Australia’s Magic Pudding
‘The Magic Pudding’ was written by Norman Lindsay nearly 100 years ago. Albert the pudding has thin arms and legs and is a bad-tempered, ill-mannered so-and-so into the bargain. His only pleasure is in being eaten. No matter how much of the pudding one eats, it always magically reforms into a whole pudding again.
Superannuation certainly has magical properties. It glitters with tax advantages, survives divorce and is unaffected by bankruptcy. Contributions are compulsory and pour in. APRA says Albert the pudding is worth $1.5 trillion and grows by $22 billion a quarter. He would make quite a feast.
The finance and real estate sector would dearly love to slice off some equity and serve to happy home owners wanting dream homes but lacking a deposit. After all, it is their own money.
Mark Bouris wants bank loans treated the same as super, a deftly-wrapped argument for the tax deductibility of mortgage interest. Mark is intensely conflicted on this issue as the Executive Chairman of Yellow Brick Road Wealth Management.
Superannuation’s miraculous dance through the tax laws is because it provides an independent retirement income stream and relieves the government of future old age pension obligations.
If home-buyers divert retirement savings to home-buying, odd things happen.
Firstly, land prices rise, by the whole of the new deposit base available PLUS the extra borrowing power banks will allow on a larger deposit. The benefit is inflated away the moment it appears.
Secondly, the future retirement income of those who make withdrawals shrink, most strikingly compared to those who leave it alone. Young withdrawers lose the powerful benefit of early compounding.
Existing owners will be very pleased with their profound foresight in investing in this asset class ahead of the once-only change as land costs inflate.
Apart from this ‘head I win, tails you lose’ consequence, accessing superannuation for homeownership has other nasty features.
If first home buyers can withdraw, those in financial trouble will demand the same. A very large proportion of the homebuyers with mortgages carry eye-watering debt relative to their incomes. They are able to meet repayments only because interest rates are at unprecedented emergency settings. Sorry, I misspeak. Interest rates are ‘highly accommodative’.

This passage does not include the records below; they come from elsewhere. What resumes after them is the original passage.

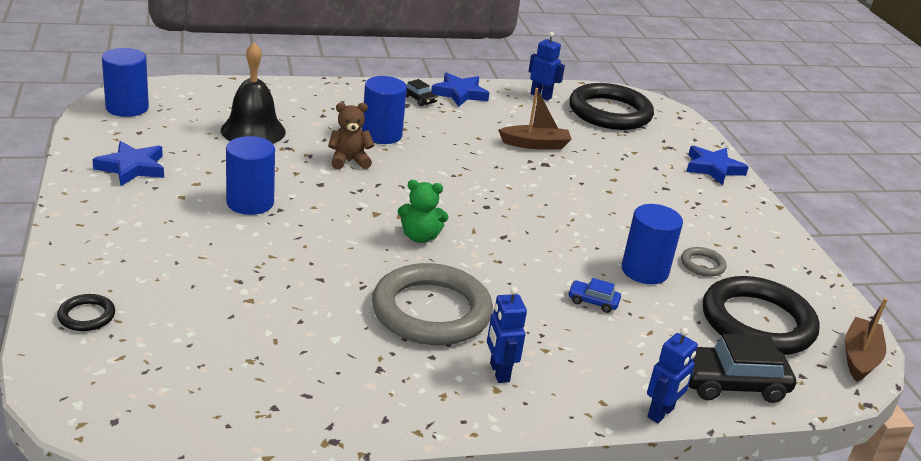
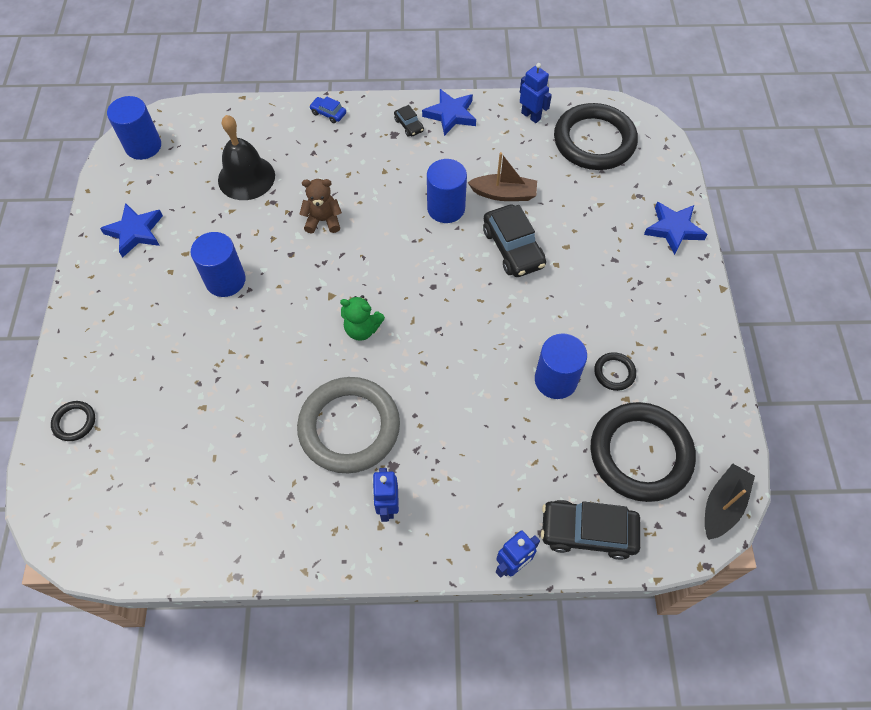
camera: 15 degrees right, 30 degrees up
(381, 135) = (361, 181): blue cylinder -> blue cylinder (446, 208)
(560, 180) = (513, 248): none -> black car
(593, 301) = (495, 420): blue car -> blue car (328, 113)
(702, 264) = (614, 373): grey ring -> black ring
(859, 357) = (722, 505): brown boat -> black boat

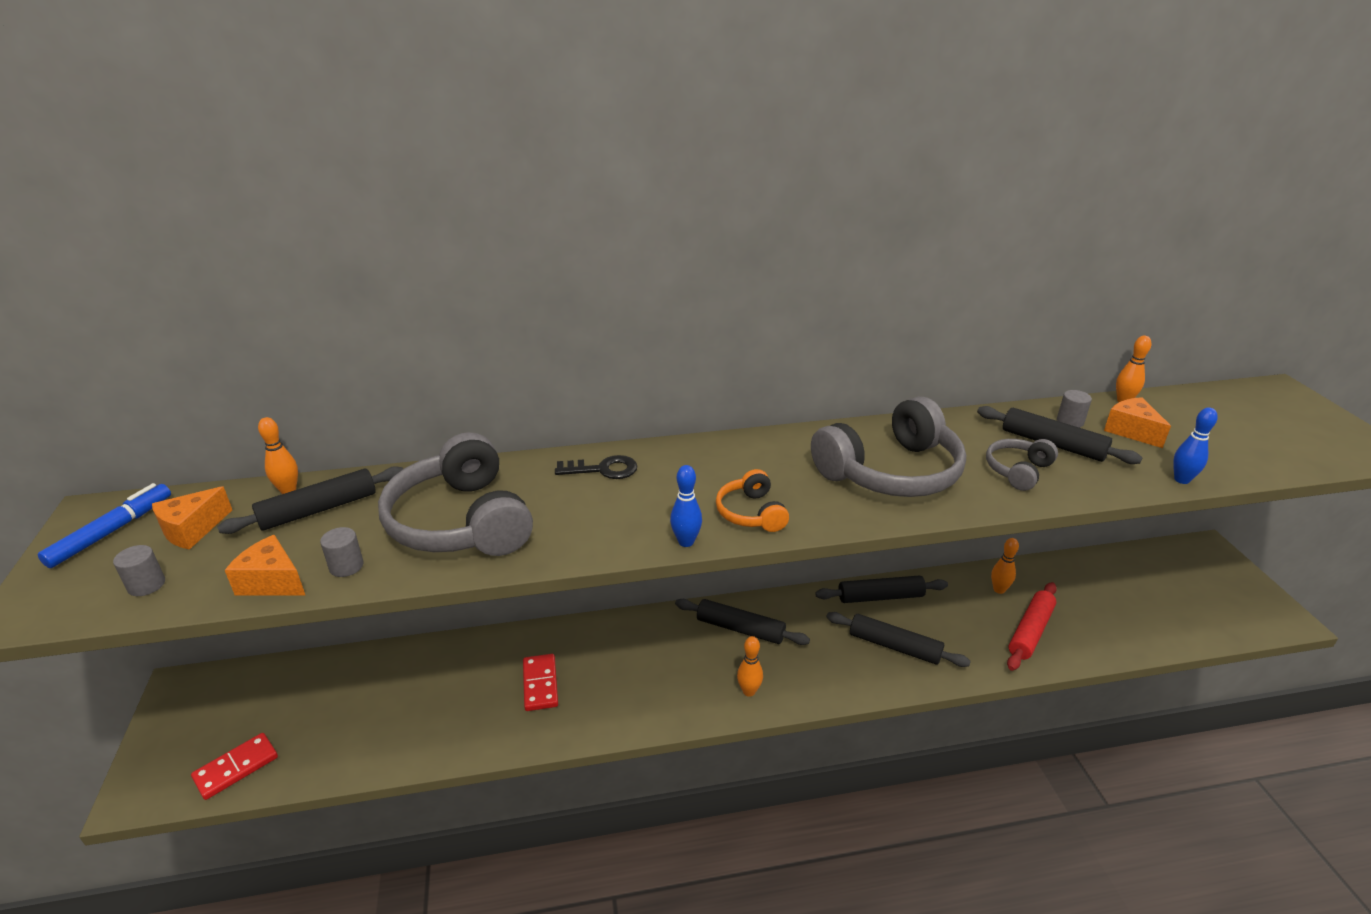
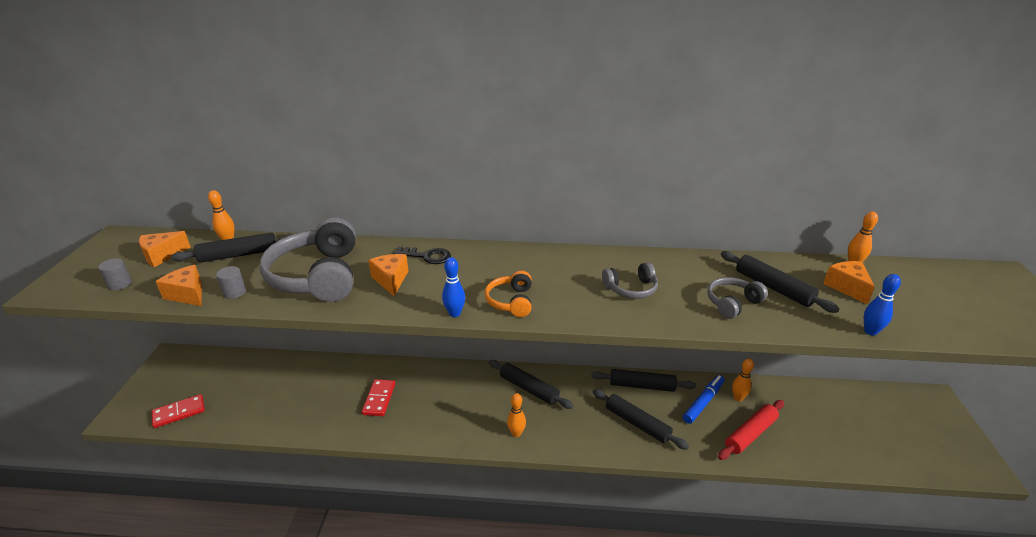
camera: 15 degrees right, 0 degrees up
(112, 531) = (119, 250): blue marker -> blue marker (703, 402)
(571, 510) = (391, 280): none -> orange cheese
(891, 472) = (631, 289): grey headphones -> grey headphones, size x0.49
(1070, 421) = (798, 272): grey cylinder -> none

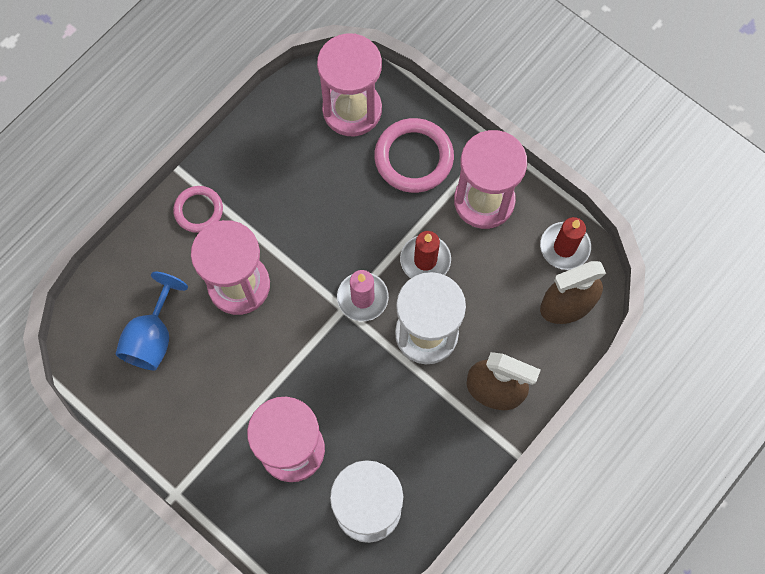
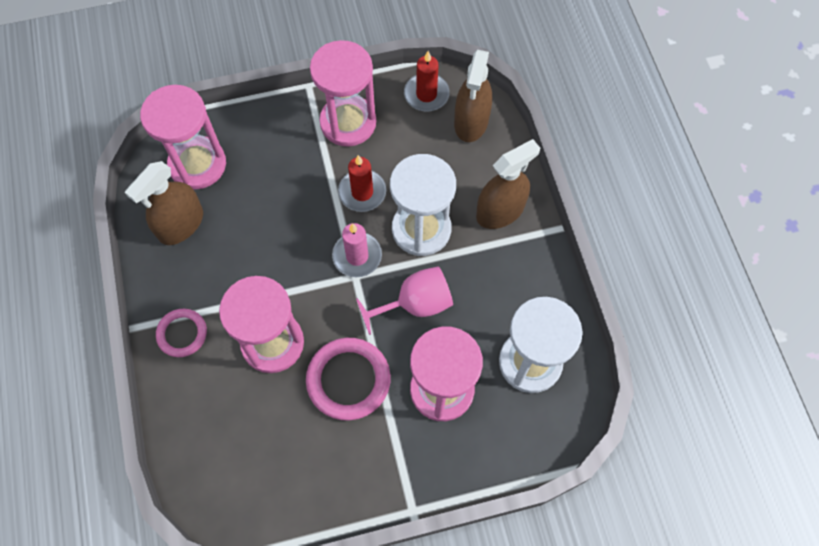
camera: 55 degrees left, 5 degrees down
(153, 337) = (262, 443): blue goblet -> none
(289, 138) = (181, 224): none -> brown spray bottle
(353, 376) = (415, 304): none -> pink goblet
(413, 158) = (274, 147): pink ring -> pink ring (348, 380)

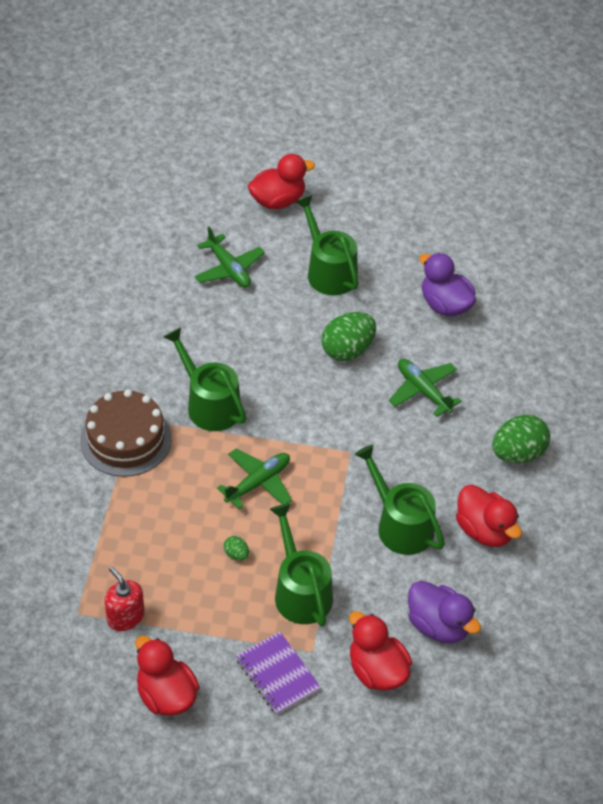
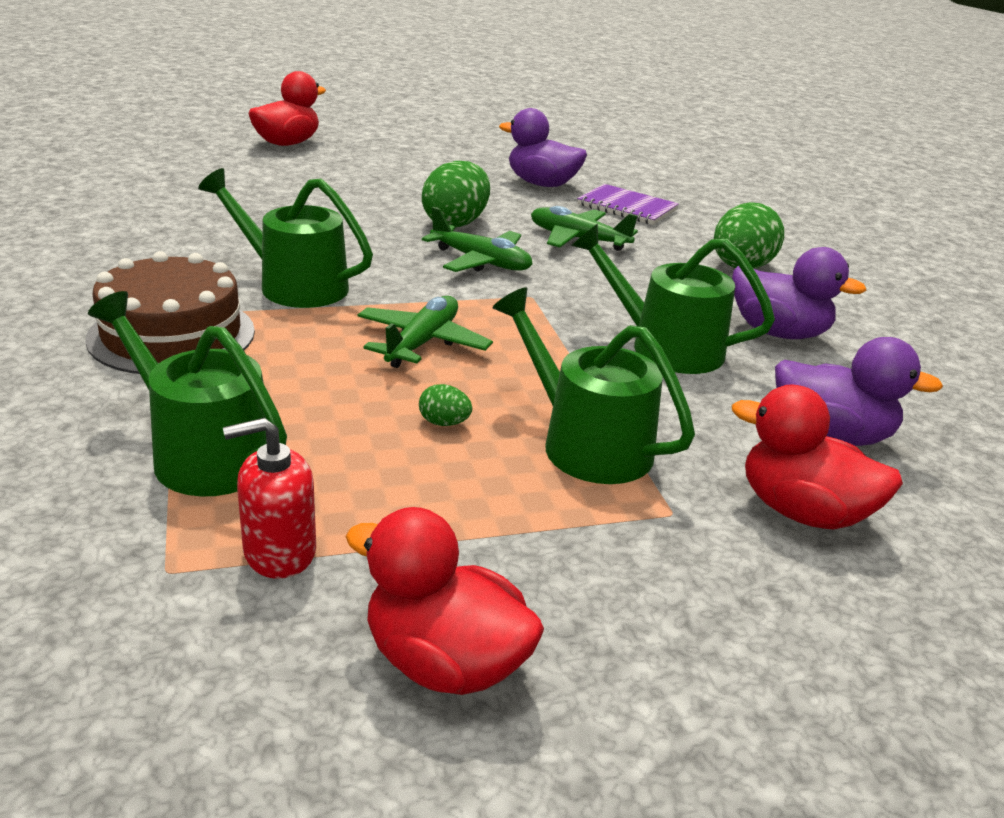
camera: 25 degrees left, 20 degrees down
(125, 617) = (279, 552): red soap dispenser -> red soap dispenser turned 45 degrees counterclockwise
(229, 269) = (254, 187): green plane -> green plane (481, 261)
(278, 674) = (643, 563): purple notebook -> purple notebook (627, 207)
(328, 271) = (385, 177): green watering can -> green watering can (203, 454)
(484, 530) = (778, 333): red duck -> purple duck

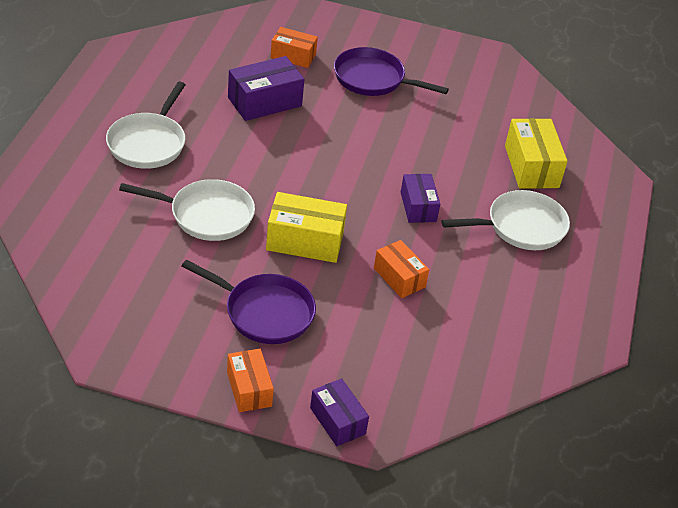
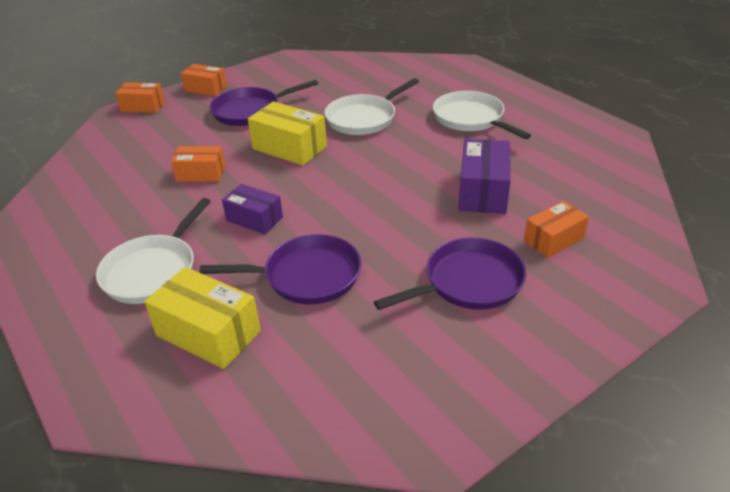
camera: 135 degrees right, 5 degrees down
(305, 241) = (289, 147): yellow box -> yellow box turned 75 degrees clockwise
(337, 421) = (143, 106): purple box -> orange box
(443, 149) = (306, 276): none -> purple pan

If rates rise or one of the two incomes funding the debt gets the sack, the pressure to dip into super to ‘save the house’ would be immense. Panicked people do not make good decisions. And once this gate is opened, superannuation balances would be captured in bankruptcy and the tax concessions lose all credibility.
Immense pressures emerge if house prices fall and trap the heavily mortgaged in negative equity, owing more than they own. The USA is congratulating itself as the number of homeowners in negative equity falls to 6.4 million – 13.3 per cent of all properties with a mortgage –five years after the bottom when ten million households owed more than they owned.
They have been wracked by doubt, wondering if they would ever get free, while making those monthly instalments year after year after year. They couldn’t move to a better job, or change their circumstances in any way: five years and counting is a very long time to hang by the fingertips.
With access to super, your friendly neighbourhood banker has a smooth answer to difficulty. Struggling? Overcommitted on your loan? In arrears perhaps? A once-only transfer would make you whole. After all, your circumstances are identical to those lucky, lucky first home buyers.
Nevermind that anyone trashing their super faces a very bleak retirement. The current generous old age pension will inevitably be reduced over time as baby boomers retire en-masse. Being young and poor is tough; being old and poor is a living hell.
Buyers dipping into super to stave off difficulty would do wonders for the banks too.
If super can be drawn in times of need – real or perceived – even fewer mortgages would fail. The very low provisions for doubtful debts the banks are making on their mortgage books would be entirely vindicated. And their share price would soar on this de-risking.
So, the price of allowing FHBs to access superannuation creates some real winners: existing landowners, banks and the handful of buyers able to buy before the land-price jaws inevitably snap shut again. Everyone else loses – now and in retirement.